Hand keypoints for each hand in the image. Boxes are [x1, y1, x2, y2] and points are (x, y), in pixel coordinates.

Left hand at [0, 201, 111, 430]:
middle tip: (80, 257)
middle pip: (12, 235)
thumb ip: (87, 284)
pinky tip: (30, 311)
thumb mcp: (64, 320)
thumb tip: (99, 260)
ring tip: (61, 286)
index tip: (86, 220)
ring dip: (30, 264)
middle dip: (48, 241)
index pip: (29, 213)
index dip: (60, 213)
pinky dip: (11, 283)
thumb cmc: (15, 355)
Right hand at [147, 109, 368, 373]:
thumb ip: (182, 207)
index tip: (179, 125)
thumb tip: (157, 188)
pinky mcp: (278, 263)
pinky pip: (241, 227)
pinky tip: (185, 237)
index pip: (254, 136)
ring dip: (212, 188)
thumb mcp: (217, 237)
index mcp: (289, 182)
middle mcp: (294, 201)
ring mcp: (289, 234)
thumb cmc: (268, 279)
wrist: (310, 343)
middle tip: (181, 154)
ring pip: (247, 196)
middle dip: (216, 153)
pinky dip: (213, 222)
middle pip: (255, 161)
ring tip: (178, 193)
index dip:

####

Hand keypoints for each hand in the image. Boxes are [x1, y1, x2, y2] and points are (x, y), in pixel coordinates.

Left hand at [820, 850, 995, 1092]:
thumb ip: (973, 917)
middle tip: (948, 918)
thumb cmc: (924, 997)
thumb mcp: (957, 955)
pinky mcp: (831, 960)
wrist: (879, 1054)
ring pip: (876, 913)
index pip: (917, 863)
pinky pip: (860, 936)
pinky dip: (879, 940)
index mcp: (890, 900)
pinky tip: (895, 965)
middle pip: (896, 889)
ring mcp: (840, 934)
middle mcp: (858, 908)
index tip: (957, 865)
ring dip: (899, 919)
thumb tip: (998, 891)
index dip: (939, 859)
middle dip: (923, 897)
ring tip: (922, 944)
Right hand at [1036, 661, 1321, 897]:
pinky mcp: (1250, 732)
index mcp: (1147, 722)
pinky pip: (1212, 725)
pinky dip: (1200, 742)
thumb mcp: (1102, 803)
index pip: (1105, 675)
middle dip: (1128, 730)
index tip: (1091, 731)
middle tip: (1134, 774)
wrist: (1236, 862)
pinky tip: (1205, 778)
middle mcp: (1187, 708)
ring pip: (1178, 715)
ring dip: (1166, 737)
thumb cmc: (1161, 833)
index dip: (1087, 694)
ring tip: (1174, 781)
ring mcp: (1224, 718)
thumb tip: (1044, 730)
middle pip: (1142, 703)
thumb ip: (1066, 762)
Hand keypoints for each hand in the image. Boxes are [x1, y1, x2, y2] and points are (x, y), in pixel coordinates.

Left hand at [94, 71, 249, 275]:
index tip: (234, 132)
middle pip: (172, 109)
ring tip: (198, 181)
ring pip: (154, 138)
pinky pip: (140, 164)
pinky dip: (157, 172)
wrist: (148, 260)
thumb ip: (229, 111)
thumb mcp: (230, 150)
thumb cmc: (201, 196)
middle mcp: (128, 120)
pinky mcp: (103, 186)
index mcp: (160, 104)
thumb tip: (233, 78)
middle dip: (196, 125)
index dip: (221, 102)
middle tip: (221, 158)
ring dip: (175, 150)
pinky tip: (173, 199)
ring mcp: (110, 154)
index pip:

####

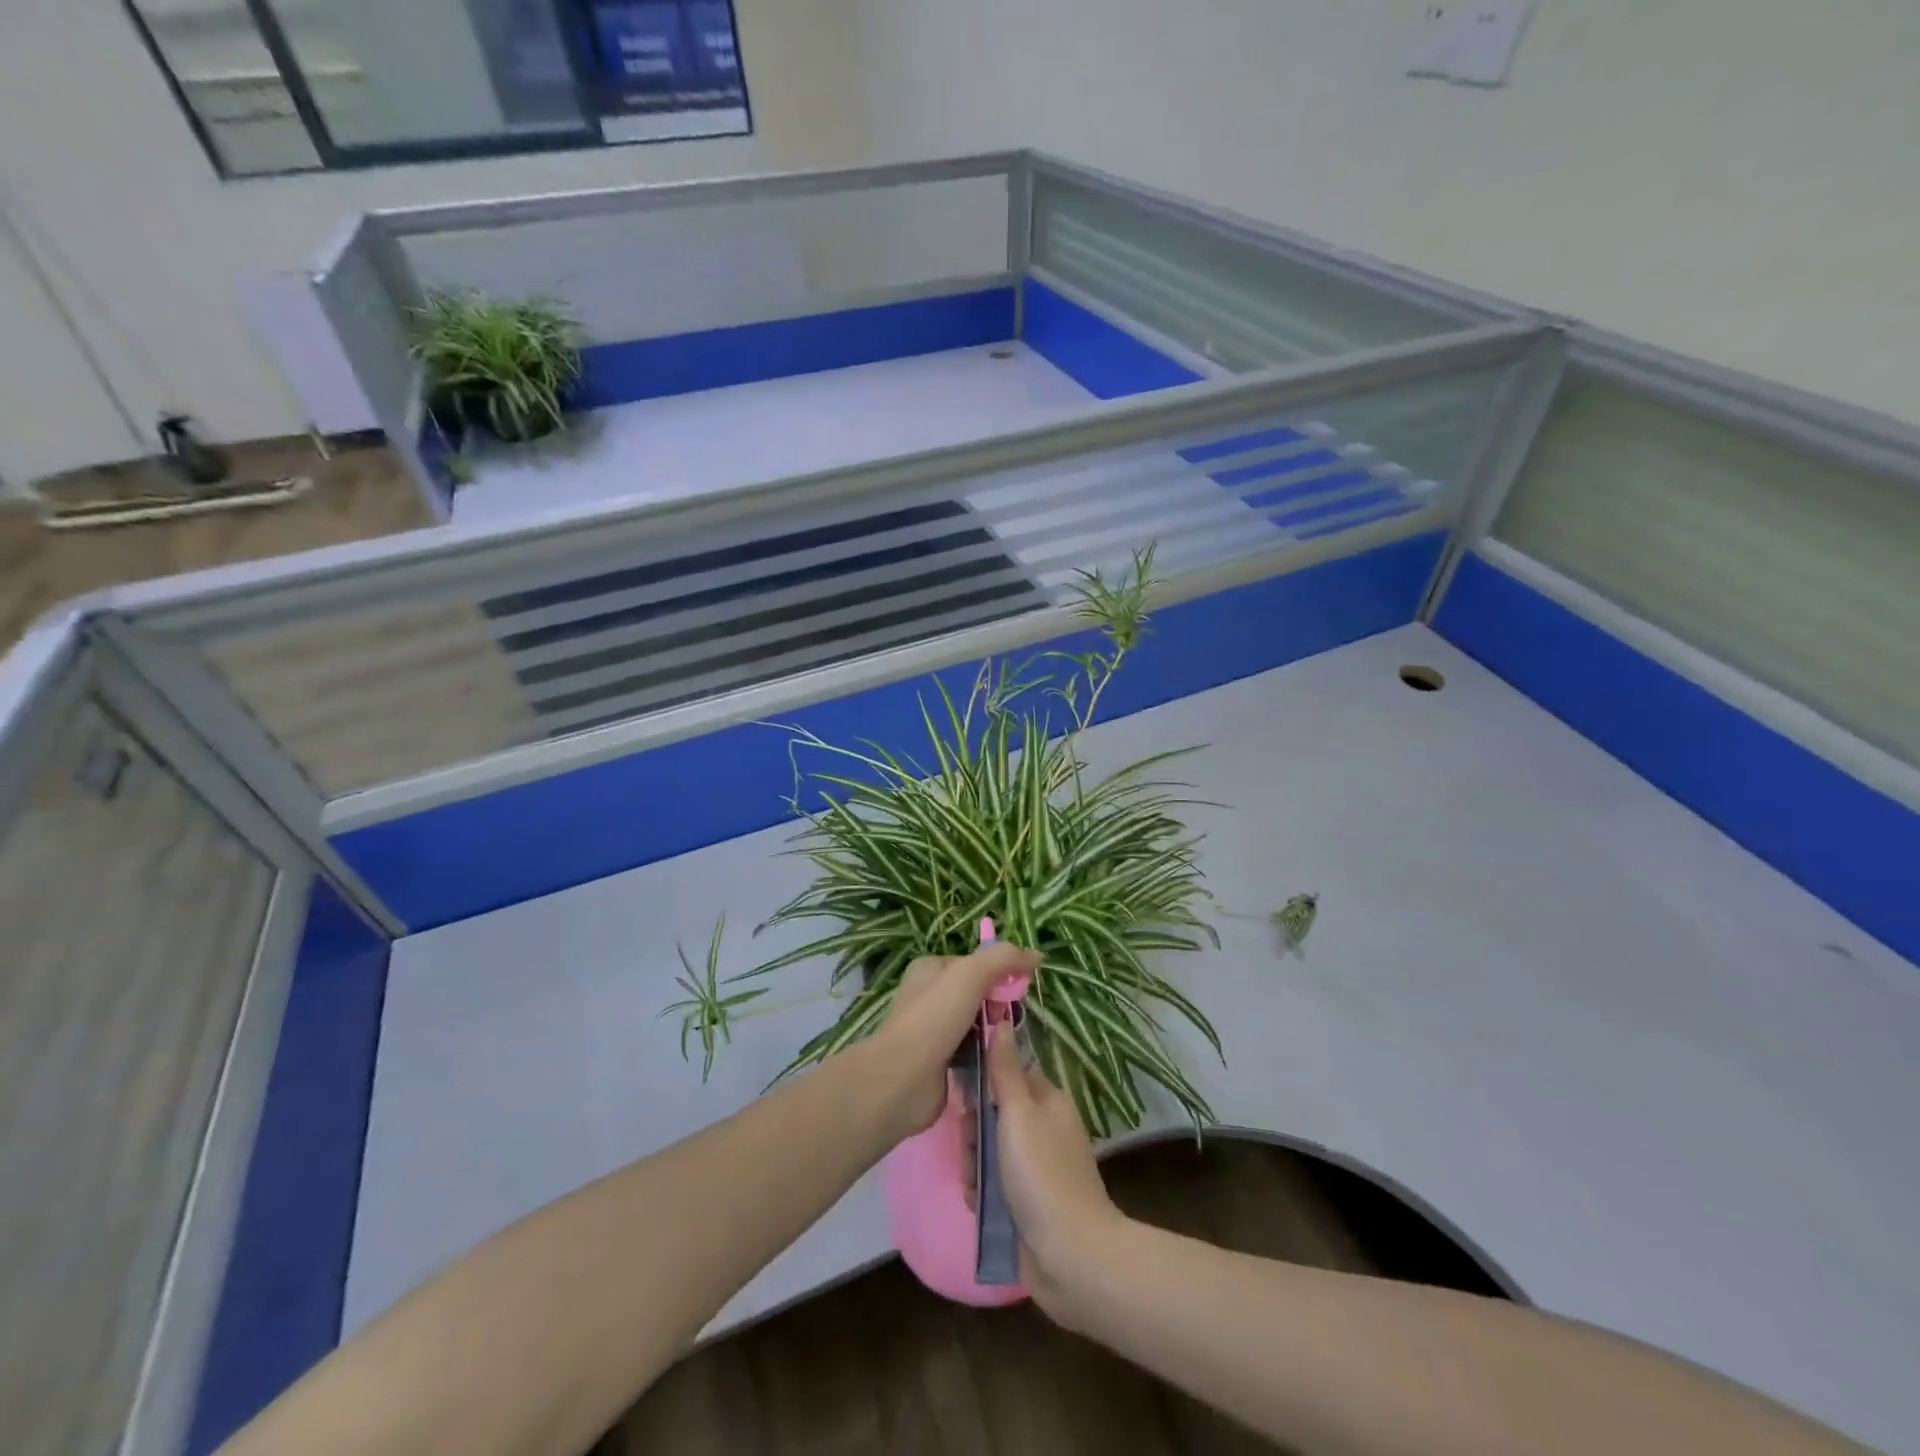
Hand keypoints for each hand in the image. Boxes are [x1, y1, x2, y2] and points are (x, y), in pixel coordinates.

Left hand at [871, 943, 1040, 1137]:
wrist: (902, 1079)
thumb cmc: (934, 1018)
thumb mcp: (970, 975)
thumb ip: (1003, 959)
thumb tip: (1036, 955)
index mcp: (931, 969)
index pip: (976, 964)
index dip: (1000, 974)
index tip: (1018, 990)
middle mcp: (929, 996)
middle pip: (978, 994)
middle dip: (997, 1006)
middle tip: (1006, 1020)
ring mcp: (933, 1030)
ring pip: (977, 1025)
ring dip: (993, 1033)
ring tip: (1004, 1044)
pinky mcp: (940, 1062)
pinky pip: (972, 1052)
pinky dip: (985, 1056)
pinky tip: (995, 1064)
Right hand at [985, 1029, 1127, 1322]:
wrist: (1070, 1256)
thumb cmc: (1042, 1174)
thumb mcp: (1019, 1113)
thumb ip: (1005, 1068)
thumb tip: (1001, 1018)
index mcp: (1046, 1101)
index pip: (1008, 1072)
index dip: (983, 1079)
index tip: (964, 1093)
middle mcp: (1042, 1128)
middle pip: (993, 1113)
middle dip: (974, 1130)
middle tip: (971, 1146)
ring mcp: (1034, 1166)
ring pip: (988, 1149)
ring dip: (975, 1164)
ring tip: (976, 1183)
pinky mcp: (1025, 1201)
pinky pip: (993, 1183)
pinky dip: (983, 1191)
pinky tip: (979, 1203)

####

Exercise requirements
Wherever the line holding "ring tip: (922, 944)" falls in the entries above, copy exactly from it through the line holding "middle pip: (1142, 703)", inclusive, and add nothing.

Answer to this exercise
ring tip: (922, 944)
Right hand at [1036, 661, 1321, 897]:
pinky mcp: (1250, 732)
index mcp: (1147, 722)
pinky pip: (1212, 725)
pinky dip: (1200, 742)
thumb mcp: (1102, 803)
index pip: (1105, 675)
middle dip: (1128, 730)
index tip: (1091, 731)
middle tip: (1134, 774)
wrist: (1236, 862)
pinky tip: (1205, 778)
middle mcp: (1187, 708)
ring pip: (1178, 715)
ring dip: (1166, 737)
thumb cmc: (1161, 833)
index dip: (1087, 694)
ring tip: (1174, 781)
ring mcp: (1224, 718)
thumb tip: (1044, 730)
middle pip: (1142, 703)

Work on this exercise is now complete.